• **What is required**:
Print each entry again exactly as written, and keep the pictures out.

• **Available records**:

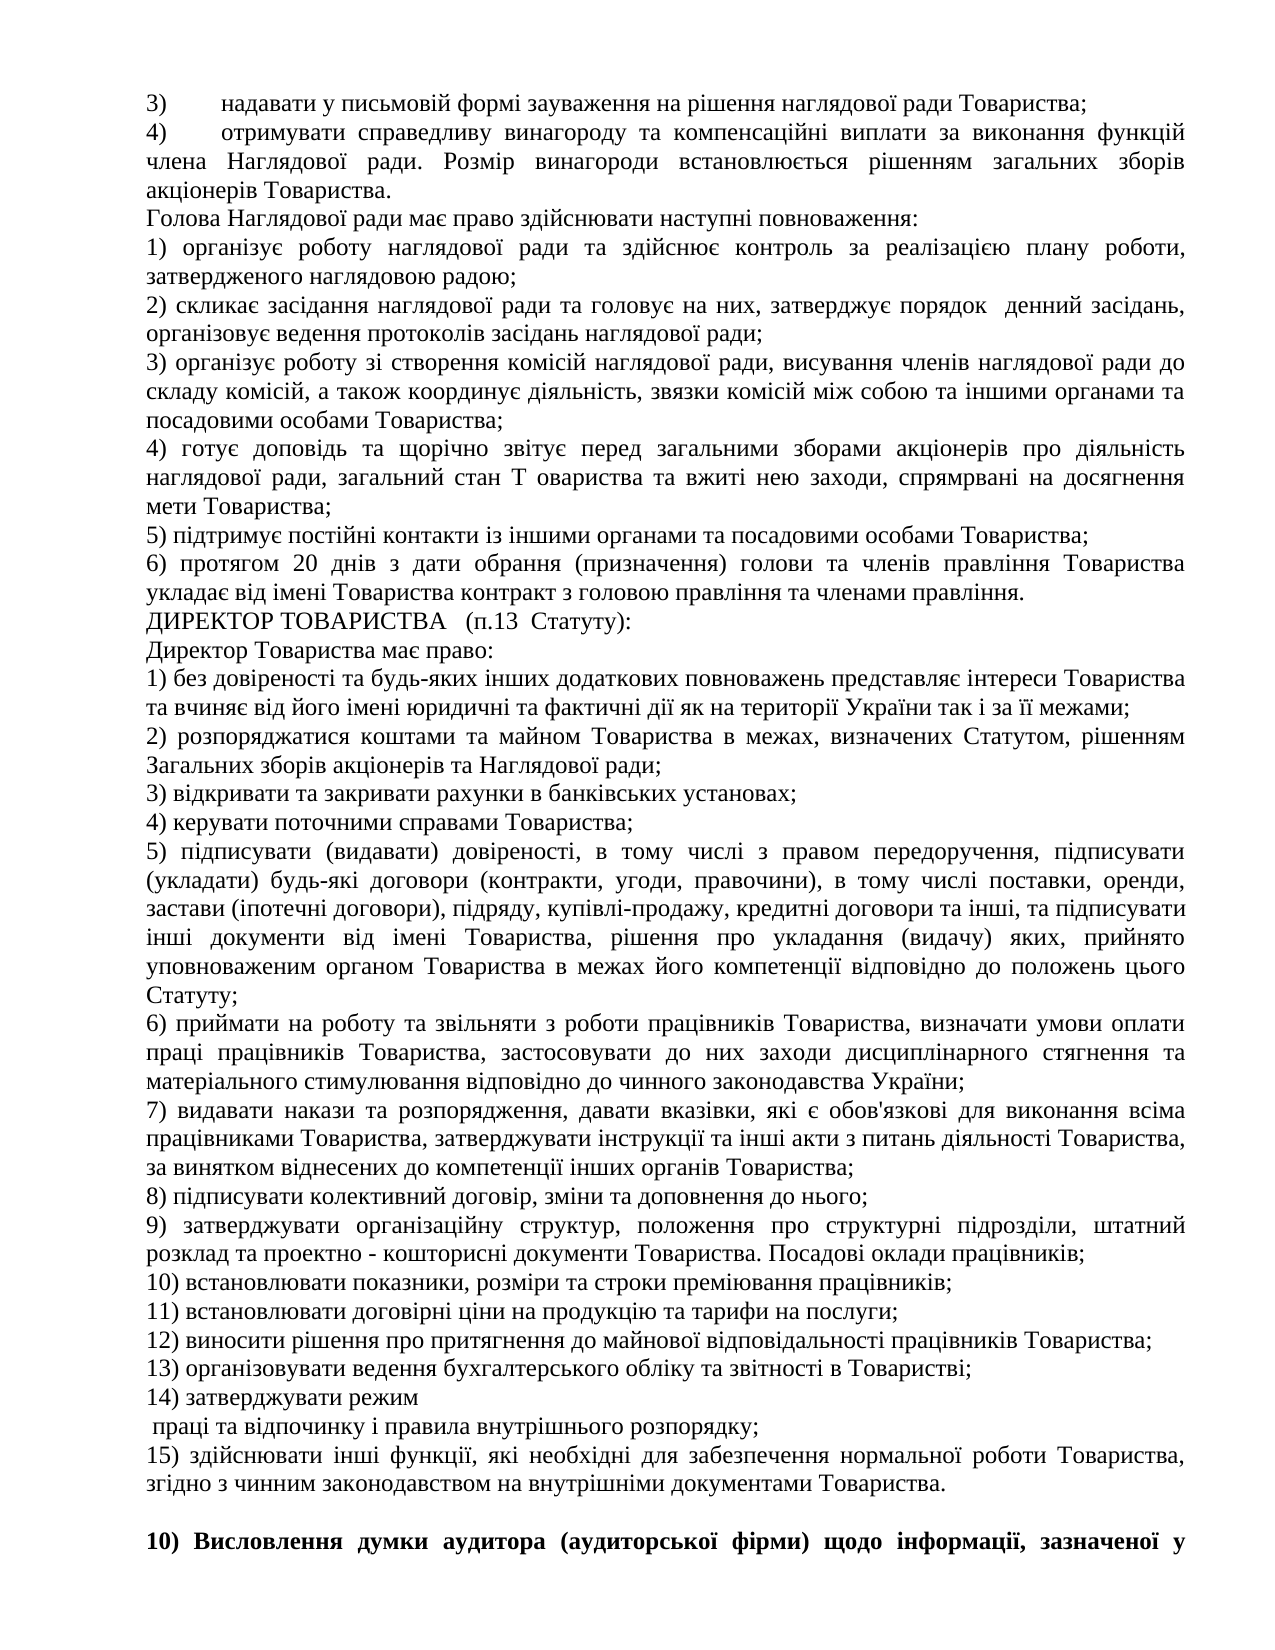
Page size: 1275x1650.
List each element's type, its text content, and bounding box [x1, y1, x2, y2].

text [146, 1526, 1186, 1555]
text ДИРЕКТОР ТОВАРИСТВА (п.13 Статуту): [146, 606, 1186, 635]
text 5) пiдписувати (видавати) довiреностi, в тому числi з правом передоручення, пiдписувати (укладати) будь-якi договори (контракти, угоди, правочини), в тому числi поставки, оренди, застави (iпотечнi договори), пiдряду, купiвлi-продажу, кредитнi договори та iншi, та пiдписувати iншi документи вiд iменi Товариства, рiшення про укладання (видачу) яких, прийнято уповноваженим органом Товариства в межах його компетенцiї вiдповiдно до положень цього Статуту; [146, 836, 1186, 1008]
text 8) пiдписувати колективний договiр, змiни та доповнення до нього; [146, 1181, 1186, 1210]
text 11) встановлювати договiрнi цiни на продукцiю та тарифи на послуги; [146, 1296, 1186, 1325]
text 1) без довiреностi та будь-яких iнших додаткових повноважень представляє iнтереси Товариства та вчиняє вiд його iменi юридичнi та фактичнi дiї як на територiї України так i за її межами; [146, 663, 1186, 721]
text Директор Товариства має право: [146, 635, 1186, 663]
text 3) органiзує роботу зi створення комiсiй наглядової ради, висування членiв наглядової ради до складу комiсiй, а також координує дiяльнiсть, звязки комiсiй мiж собою та iншими органами та посадовими особами Товариства; [146, 347, 1186, 433]
text 14) затверджувати режим [146, 1382, 1186, 1411]
text 2) скликає засiдання наглядової ради та головує на них, затверджує порядок денний засiдань, органiзовує ведення протоколiв засiдань наглядової ради; [146, 290, 1186, 347]
text 9) затверджувати органiзацiйну структур, положення про структурнi пiдроздiли, штатний розклад та проектно - кошториснi документи Товариства. Посадовi оклади працiвникiв; [146, 1210, 1186, 1267]
text 6) протягом 20 днiв з дати обрання (призначення) голови та членiв правлiння Товариства укладає вiд iменi Товариства контракт з головою правлiння та членами правлiння. [146, 548, 1186, 606]
text 10) встановлювати показники, розмiри та строки премiювання працiвникiв; [146, 1267, 1186, 1296]
text 13) органiзовувати ведення бухгалтерського облiку та звiтностi в Товариствi; [146, 1353, 1186, 1382]
text 4) готує доповiдь та щорiчно звiтує перед загальними зборами акцiонерiв про дiяльнiсть наглядової ради, загальний стан Т овариства та вжитi нею заходи, спрямрванi на досягнення мети Товариства; [146, 433, 1186, 520]
text 15) здiйснювати iншi функцiї, якi необхiднi для забезпечення нормальної роботи Товариства, згiдно з чинним законодавством на внутрiшнiми документами Товариства. [146, 1440, 1186, 1497]
text 3) надавати у письмовiй формi зауваження на рiшення наглядової ради Товариства; [146, 88, 1186, 117]
text 7) видавати накази та розпорядження, давати вказiвки, якi є обов'язковi для виконання всiма працiвниками Товариства, затверджувати iнструкцiї та iншi акти з питань дiяльностi Товариства, за винятком вiднесених до компетенцiї iнших органiв Товариства; [146, 1095, 1186, 1181]
text 5) пiдтримує постiйнi контакти iз iншими органами та посадовими особами Товариства; [146, 520, 1186, 548]
text Голова Наглядової ради має право здiйснювати наступнi повноваження: [146, 203, 1186, 232]
text працi та вiдпочинку i правила внутрiшнього розпорядку; [146, 1411, 1186, 1440]
text 4) керувати поточними справами Товариства; [146, 807, 1186, 836]
text 2) розпоряджатися коштами та майном Товариства в межах, визначених Статутом, рiшенням Загальних зборiв акцiонерiв та Наглядової ради; [146, 721, 1186, 778]
text 4) отримувати справедливу винагороду та компенсацiйнi виплати за виконання функцiй члена Наглядової ради. Розмiр винагороди встановлюється рiшенням загальних зборiв акцiонерiв Товариства. [146, 117, 1186, 203]
text 6) приймати на роботу та звiльняти з роботи працiвникiв Товариства, визначати умови оплати працi працiвникiв Товариства, застосовувати до них заходи дисциплiнарного стягнення та матерiального стимулювання вiдповiдно до чинного законодавства України; [146, 1008, 1186, 1095]
text 1) органiзує роботу наглядової ради та здiйснює контроль за реалiзацiєю плану роботи, затвердженого наглядовою радою; [146, 232, 1186, 290]
text 12) виносити рiшення про притягнення до майнової вiдповiдальностi працiвникiв Товариства; [146, 1325, 1186, 1353]
text 3) вiдкривати та закривати рахунки в банкiвських установах; [146, 778, 1186, 807]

• **Task solution**:
Page size: 1275x1650.
List each element's type, its text content, and bounding box [x1, y1, x2, y2].

text [146, 1526, 1186, 1555]
text ДИРЕКТОР ТОВАРИСТВА (п.13 Статуту): [146, 606, 1186, 635]
text 5) пiдписувати (видавати) довiреностi, в тому числi з правом передоручення, пiдписувати (укладати) будь-якi договори (контракти, угоди, правочини), в тому числi поставки, оренди, застави (iпотечнi договори), пiдряду, купiвлi-продажу, кредитнi договори та iншi, та пiдписувати iншi документи вiд iменi Товариства, рiшення про укладання (видачу) яких, прийнято уповноваженим органом Товариства в межах його компетенцiї вiдповiдно до положень цього Статуту; [146, 836, 1186, 1008]
text 8) пiдписувати колективний договiр, змiни та доповнення до нього; [146, 1181, 1186, 1210]
text 11) встановлювати договiрнi цiни на продукцiю та тарифи на послуги; [146, 1296, 1186, 1325]
text 1) без довiреностi та будь-яких iнших додаткових повноважень представляє iнтереси Товариства та вчиняє вiд його iменi юридичнi та фактичнi дiї як на територiї України так i за її межами; [146, 663, 1186, 721]
text Директор Товариства має право: [146, 635, 1186, 663]
text 3) органiзує роботу зi створення комiсiй наглядової ради, висування членiв наглядової ради до складу комiсiй, а також координує дiяльнiсть, звязки комiсiй мiж собою та iншими органами та посадовими особами Товариства; [146, 347, 1186, 433]
text 14) затверджувати режим [146, 1382, 1186, 1411]
text 2) скликає засiдання наглядової ради та головує на них, затверджує порядок денний засiдань, органiзовує ведення протоколiв засiдань наглядової ради; [146, 290, 1186, 347]
text 9) затверджувати органiзацiйну структур, положення про структурнi пiдроздiли, штатний розклад та проектно - кошториснi документи Товариства. Посадовi оклади працiвникiв; [146, 1210, 1186, 1267]
text 6) протягом 20 днiв з дати обрання (призначення) голови та членiв правлiння Товариства укладає вiд iменi Товариства контракт з головою правлiння та членами правлiння. [146, 548, 1186, 606]
text 10) встановлювати показники, розмiри та строки премiювання працiвникiв; [146, 1267, 1186, 1296]
text 13) органiзовувати ведення бухгалтерського облiку та звiтностi в Товариствi; [146, 1353, 1186, 1382]
text 4) готує доповiдь та щорiчно звiтує перед загальними зборами акцiонерiв про дiяльнiсть наглядової ради, загальний стан Т овариства та вжитi нею заходи, спрямрванi на досягнення мети Товариства; [146, 433, 1186, 520]
text 15) здiйснювати iншi функцiї, якi необхiднi для забезпечення нормальної роботи Товариства, згiдно з чинним законодавством на внутрiшнiми документами Товариства. [146, 1440, 1186, 1497]
text 3) надавати у письмовiй формi зауваження на рiшення наглядової ради Товариства; [146, 88, 1186, 117]
text 7) видавати накази та розпорядження, давати вказiвки, якi є обов'язковi для виконання всiма працiвниками Товариства, затверджувати iнструкцiї та iншi акти з питань дiяльностi Товариства, за винятком вiднесених до компетенцiї iнших органiв Товариства; [146, 1095, 1186, 1181]
text 5) пiдтримує постiйнi контакти iз iншими органами та посадовими особами Товариства; [146, 520, 1186, 548]
text Голова Наглядової ради має право здiйснювати наступнi повноваження: [146, 203, 1186, 232]
text працi та вiдпочинку i правила внутрiшнього розпорядку; [146, 1411, 1186, 1440]
text 4) керувати поточними справами Товариства; [146, 807, 1186, 836]
text 2) розпоряджатися коштами та майном Товариства в межах, визначених Статутом, рiшенням Загальних зборiв акцiонерiв та Наглядової ради; [146, 721, 1186, 778]
text 4) отримувати справедливу винагороду та компенсацiйнi виплати за виконання функцiй члена Наглядової ради. Розмiр винагороди встановлюється рiшенням загальних зборiв акцiонерiв Товариства. [146, 117, 1186, 203]
text 6) приймати на роботу та звiльняти з роботи працiвникiв Товариства, визначати умови оплати працi працiвникiв Товариства, застосовувати до них заходи дисциплiнарного стягнення та матерiального стимулювання вiдповiдно до чинного законодавства України; [146, 1008, 1186, 1095]
text 1) органiзує роботу наглядової ради та здiйснює контроль за реалiзацiєю плану роботи, затвердженого наглядовою радою; [146, 232, 1186, 290]
text 12) виносити рiшення про притягнення до майнової вiдповiдальностi працiвникiв Товариства; [146, 1325, 1186, 1353]
text 3) вiдкривати та закривати рахунки в банкiвських установах; [146, 778, 1186, 807]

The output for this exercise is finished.